(Stored items)
···

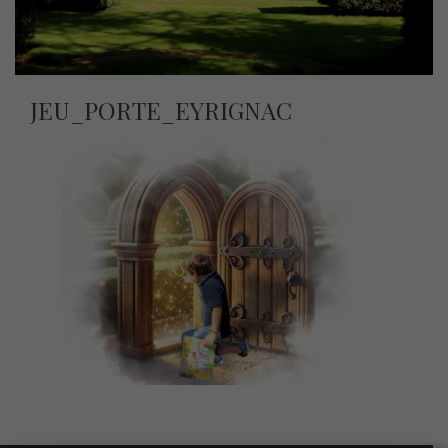
JEU_PORTE_EYRIGNAC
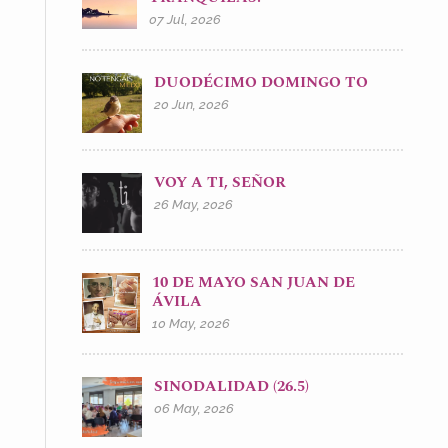
07 Jul, 2026
DUODÉCIMO DOMINGO TO
20 Jun, 2026
VOY A TI, SEÑOR
26 May, 2026
10 DE MAYO SAN JUAN DE
ÁVILA
10 May, 2026
SINODALIDAD (26.5)
06 May, 2026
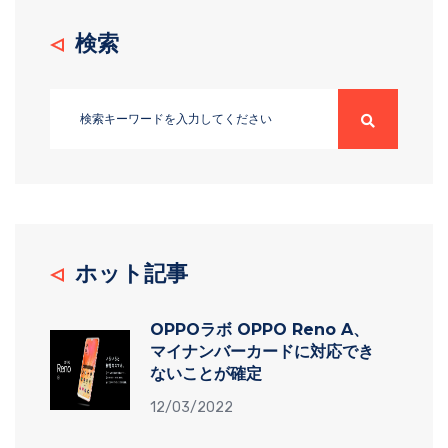
検索
ホット記事
OPPOラボ OPPO Reno A、
マイナンバーカードに対応でき
ないことが確定
12/03/2022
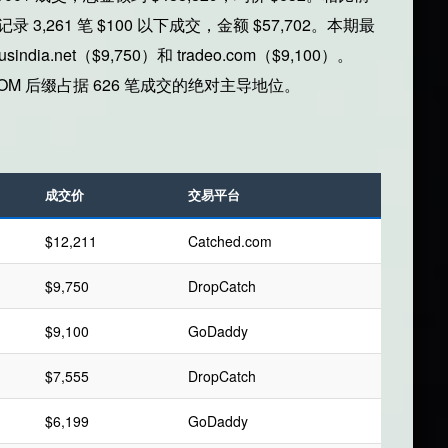
3,261 笔 $100 以下成交，金额 $57,702。本期最
india.net（$9,750）和 tradeo.com（$9,100）。
.COM 后缀占据 626 笔成交的绝对主导地位。
成交价
交易平台
$12,211
Catched.com
$9,750
DropCatch
$9,100
GoDaddy
$7,555
DropCatch
$6,199
GoDaddy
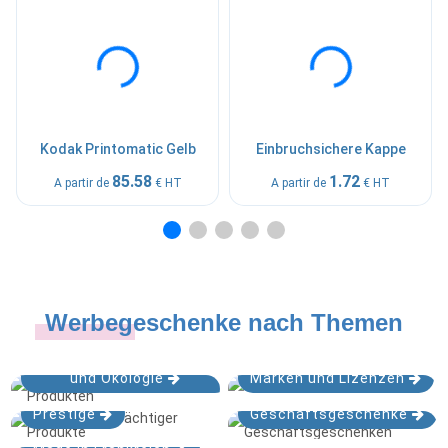
Kodak Printomatic Gelb
Einbruchsichere Kappe
85.58
1.72
A partir de
€ HT
A partir de
€ HT
Werbegeschenke nach Themen
Nachhaltige Entwicklung
und Ökologie
Marken und Lizenzen
Prestige
Geschäftsgeschenke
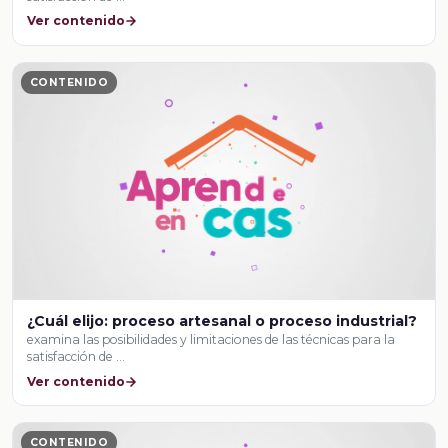
Ver contenido
CONTENIDO
¿Cuál elijo: proceso artesanal o proceso industrial?
examina las posibilidades y limitaciones de las técnicas para la
satisfacción de …
Ver contenido
CONTENIDO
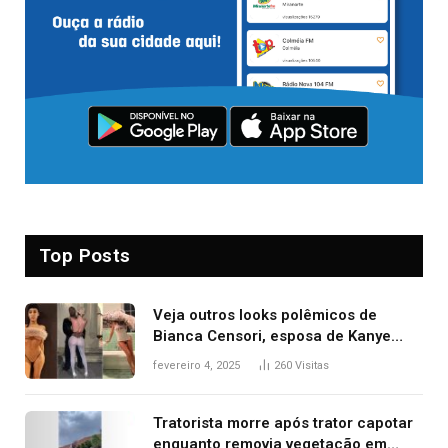
Top Posts
Veja outros looks polêmicos de
Bianca Censori, esposa de Kanye
West que apareceu nua no Grammy
fevereiro 4, 2025
260
Visitas
2025
Tratorista morre após trator capotar
enquanto removia vegetação em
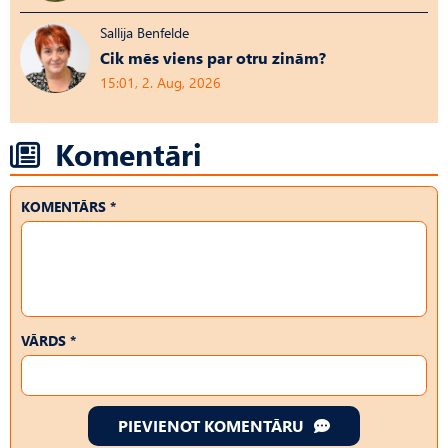
Sallija Benfelde
Cik mēs viens par otru zinām?
15:01, 2. Aug, 2026
Komentāri
KOMENTĀRS *
VĀRDS *
PIEVIENOT KOMENTĀRU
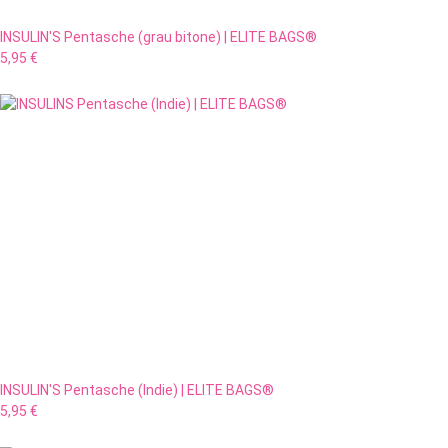
INSULIN'S Pentasche (grau bitone) | ELITE BAGS®
5,95 €
INSULIN'S Pentasche (Indie) | ELITE BAGS®
5,95 €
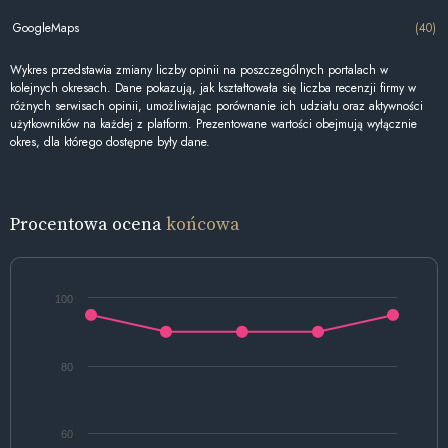
GoogleMaps
(40)
Wykres przedstawia zmiany liczby opinii na poszczególnych portalach w
kolejnych okresach. Dane pokazują, jak kształtowała się liczba recenzji firmy w
różnych serwisach opinii, umożliwiając porównanie ich udziału oraz aktywności
użytkowników na każdej z platform. Prezentowane wartości obejmują wyłącznie
okres, dla którego dostępne były dane.
Procentowa ocena
końcowa
100
80
60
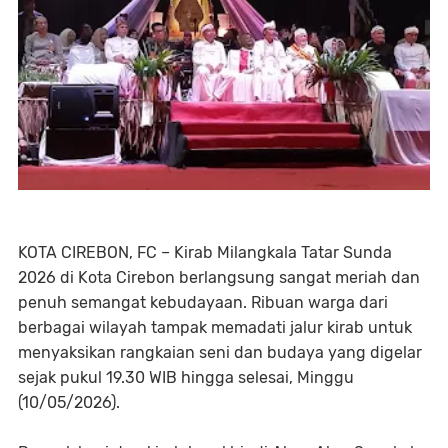
KOTA CIREBON, FC – Kirab Milangkala Tatar Sunda
2026 di Kota Cirebon berlangsung sangat meriah dan
penuh semangat kebudayaan. Ribuan warga dari
berbagai wilayah tampak memadati jalur kirab untuk
menyaksikan rangkaian seni dan budaya yang digelar
sejak pukul 19.30 WIB hingga selesai, Minggu
(10/05/2026).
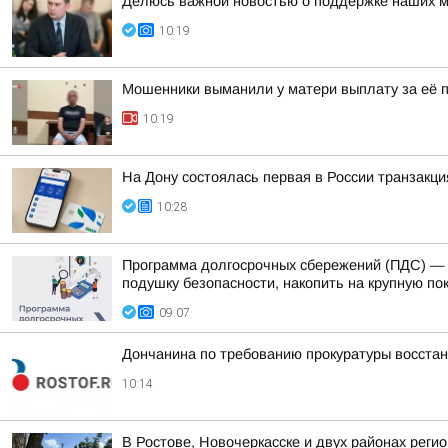
Делюсь важной новостью о поддержке наших м
10:19
Мошенники выманили у матери выплату за её 
10:19
На Дону состоялась первая в России транзакци
10:28
Программа долгосрочных сбережений (ПДС) — 
подушку безопасности, накопить на крупную пок
09:07
Дончанина по требованию прокуратуры восста
10:14
В Ростове, Новочеркасске и двух районах рег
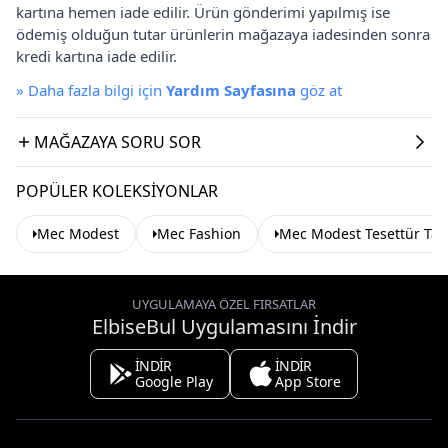
kartına hemen iade edilir. Ürün gönderimi yapılmış ise
ödemiş olduğun tutar ürünlerin mağazaya iadesinden sonra
kredi kartına iade edilir.
»
Daha fazla bilgi için
Yardım Sayfasına
göz at
MAĞAZAYA SORU SOR
POPÜLER KOLEKSIYONLAR
Mec Modest
Mec Fashion
Mec Modest Tesettür Ta
UYGULAMAYA ÖZEL FIRSATLAR
ElbiseBul Uygulamasını İndir
İNDİR
İNDİR
Google Play
App Store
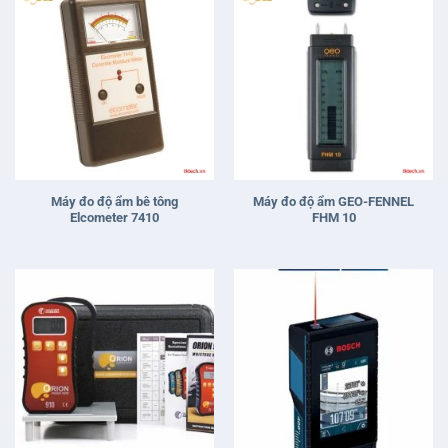
Máy đo độ ẩm bê tông
Máy đo độ ẩm GEO-FENNEL
Elcometer 7410
FHM 10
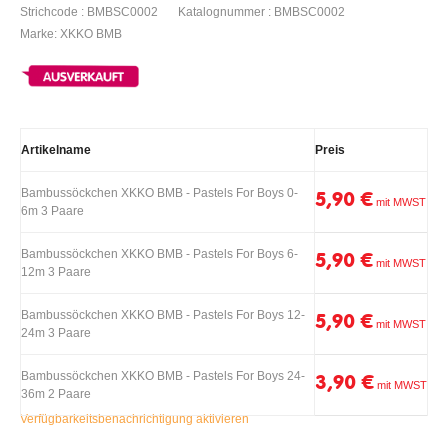
Strichcode : BMBSC0002
Katalognummer : BMBSC0002
Marke: XKKO BMB
Artikelname
Preis
Bambussöckchen XKKO BMB - Pastels For Boys 0-
5,90 €
6m 3 Paare
Bambussöckchen XKKO BMB - Pastels For Boys 6-
5,90 €
12m 3 Paare
Bambussöckchen XKKO BMB - Pastels For Boys 12-
5,90 €
24m 3 Paare
Bambussöckchen XKKO BMB - Pastels For Boys 24-
3,90 €
36m 2 Paare
Verfügbarkeitsbenachrichtigung aktivieren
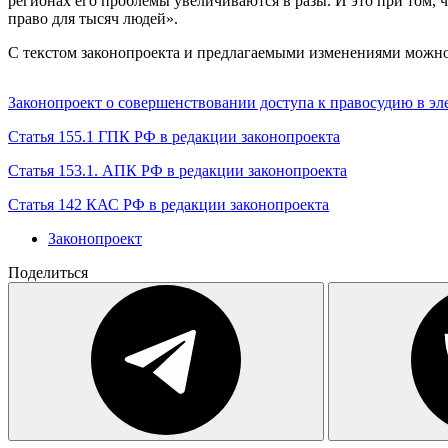
регионах его проблемы увеличиваются в разы. И это при том,
право для тысяч людей».
С текстом законопроекта и предлагаемыми изменениями можно
Законопроект о совершенствовании доступа к правосудию в э
Статья 155.1 ГПК РФ в редакции законопроекта
Статья 153.1. АПК РФ в редакции законопроекта
Статья 142 КАС РФ в редакции законопроекта
Законопроект
Поделиться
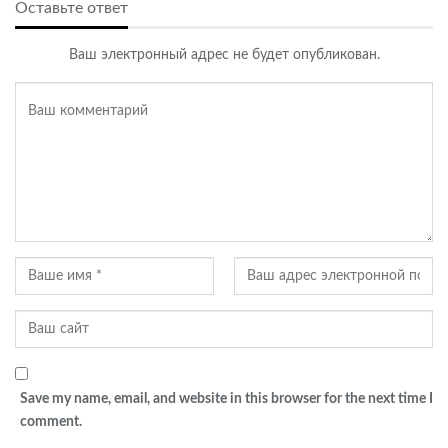
Оставьте ответ
Ваш электронный адрес не будет опубликован.
Save my name, email, and website in this browser for the next time I
comment.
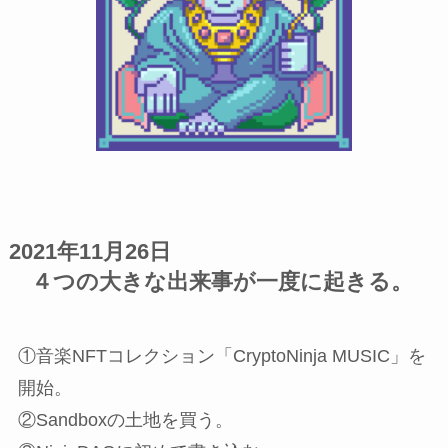
2021年11月26日
４つの大きな出来事が一度に起きる。
①音楽NFTコレクション「CryptoNinja MUSIC」を
開始。
②Sandboxの土地を買う。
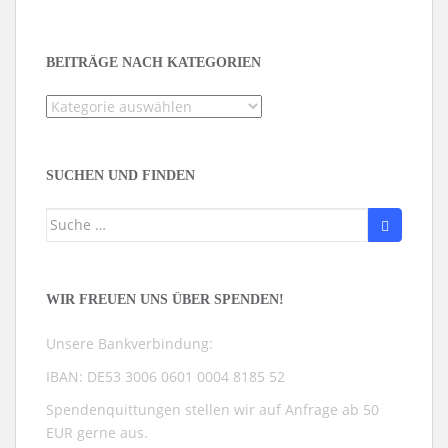
BEITRÄGE NACH KATEGORIEN
Beiträge
nach
Kategorien
SUCHEN UND FINDEN
Suche
nach:
WIR FREUEN UNS ÜBER SPENDEN!
Unsere Bankverbindung:
IBAN: DE53 3006 0601 0004 8185 52
Spendenquittungen stellen wir auf Anfrage ab 50
EUR gerne aus.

···

Your goal: The response should hold only an exact retyping of the lines from the beginning of the data through the line containing "Программа долгосрочных сбережений (ПДС) —", both ends kept, pictures omitted.

Exercise solution:
JEU_PORTE_EYRIGNAC
07 Jul, 2026
DUODÉCIMO DOMINGO TO
20 Jun, 2026
VOY A TI, SEÑOR
26 May, 2026
10 DE MAYO SAN JUAN DE
ÁVILA
10 May, 2026
SINODALIDAD (26.5)
06 May, 2026
検索
ホット記事
OPPOラボ OPPO Reno A、
マイナンバーカードに対応でき
ないことが確定
12/03/2022
3,261 笔 $100 以下成交，金额 $57,702。本期最
india.net（$9,750）和 tradeo.com（$9,100）。
.COM 后缀占据 626 笔成交的绝对主导地位。
成交价
交易平台
$12,211
Catched.com
$9,750
DropCatch
$9,100
GoDaddy
$7,555
DropCatch
$6,199
GoDaddy
Kodak Printomatic Gelb
Einbruchsichere Kappe
85.58
1.72
A partir de
€ HT
A partir de
€ HT
Werbegeschenke nach Themen
Nachhaltige Entwicklung
und Ökologie
Marken und Lizenzen
Prestige
Geschäftsgeschenke
Ver contenido
CONTENIDO
¿Cuál elijo: proceso artesanal o proceso industrial?
examina las posibilidades y limitaciones de las técnicas para la
satisfacción de …
Ver contenido
CONTENIDO
Top Posts
Veja outros looks polêmicos de
Bianca Censori, esposa de Kanye
West que apareceu nua no Grammy
fevereiro 4, 2025
260
Visitas
2025
Tratorista morre após trator capotar
enquanto removia vegetação em
Sallija Benfelde
Cik mēs viens par otru zinām?
15:01, 2. Aug, 2026
Komentāri
KOMENTĀRS *
VĀRDS *
PIEVIENOT KOMENTĀRU
INSULIN'S Pentasche (grau bitone) | ELITE BAGS®
5,95 €
INSULIN'S Pentasche (Indie) | ELITE BAGS®
5,95 €
GoogleMaps
(40)
Wykres przedstawia zmiany liczby opinii na poszczególnych portalach w
kolejnych okresach. Dane pokazują, jak kształtowała się liczba recenzji firmy w
różnych serwisach opinii, umożliwiając porównanie ich udziału oraz aktywności
użytkowników na każdej z platform. Prezentowane wartości obejmują wyłącznie
okres, dla którego dostępne były dane.
Procentowa ocena
końcowa
100
80
60
KOTA CIREBON, FC – Kirab Milangkala Tatar Sunda
2026 di Kota Cirebon berlangsung sangat meriah dan
penuh semangat kebudayaan. Ribuan warga dari
berbagai wilayah tampak memadati jalur kirab untuk
menyaksikan rangkaian seni dan budaya yang digelar
sejak pukul 19.30 WIB hingga selesai, Minggu
(10/05/2026).
Делюсь важной новостью о поддержке наших м
10:19
Мошенники выманили у матери выплату за её 
10:19
На Дону состоялась первая в России транзакци
10:28
Программа долгосрочных сбережений (ПДС) — 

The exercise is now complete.